* _Selected passage_
++++

If You Had Numbers, You Would Have Used Numbers
By Cori Dauber
This front page Times article, headlined, "Shiite Faction Ready to Shun Election in Iraq," purports to demonstrate that even among the Shia turnout will be low, or lower than advertised, because a key faction is apparently not going to play, and it's chock full of adjectives about the size of this faction, you know, "vast," and "huge," and so on.
Garbage.
While I'm sure the political analysis about this faction -- it's our old bud al-Sadr, for God's sake -- is accurate, that he's been talking out of both sides of his mouth on his willingness to participate in the political process, the idea that if he takes his marbles and goes home that's going to so impact turnout as to produce a "less than overwhelming voter turnout" amongst the Shia is flat nonsense.
Numbers are relative after all. Sadr may have enough forces backing him that they may count as "vast" if they're in the streets launching RPGs.

++++

* _Given material_
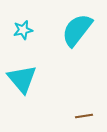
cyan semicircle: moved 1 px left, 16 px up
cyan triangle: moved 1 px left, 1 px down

++++

* _Your objective_
Reproduce the whole commentary on Shiite turnout in the Iraq election, word for word. The lines above were taken from a different source.

* _Final result_
If You Had Numbers, You Would Have Used Numbers
By Cori Dauber
This front page Times article, headlined, "Shiite Faction Ready to Shun Election in Iraq," purports to demonstrate that even among the Shia turnout will be low, or lower than advertised, because a key faction is apparently not going to play, and it's chock full of adjectives about the size of this faction, you know, "vast," and "huge," and so on.
Garbage.
While I'm sure the political analysis about this faction -- it's our old bud al-Sadr, for God's sake -- is accurate, that he's been talking out of both sides of his mouth on his willingness to participate in the political process, the idea that if he takes his marbles and goes home that's going to so impact turnout as to produce a "less than overwhelming voter turnout" amongst the Shia is flat nonsense.
Numbers are relative after all. Sadr may have enough forces backing him that they may count as "vast" if they're in the streets launching RPGs.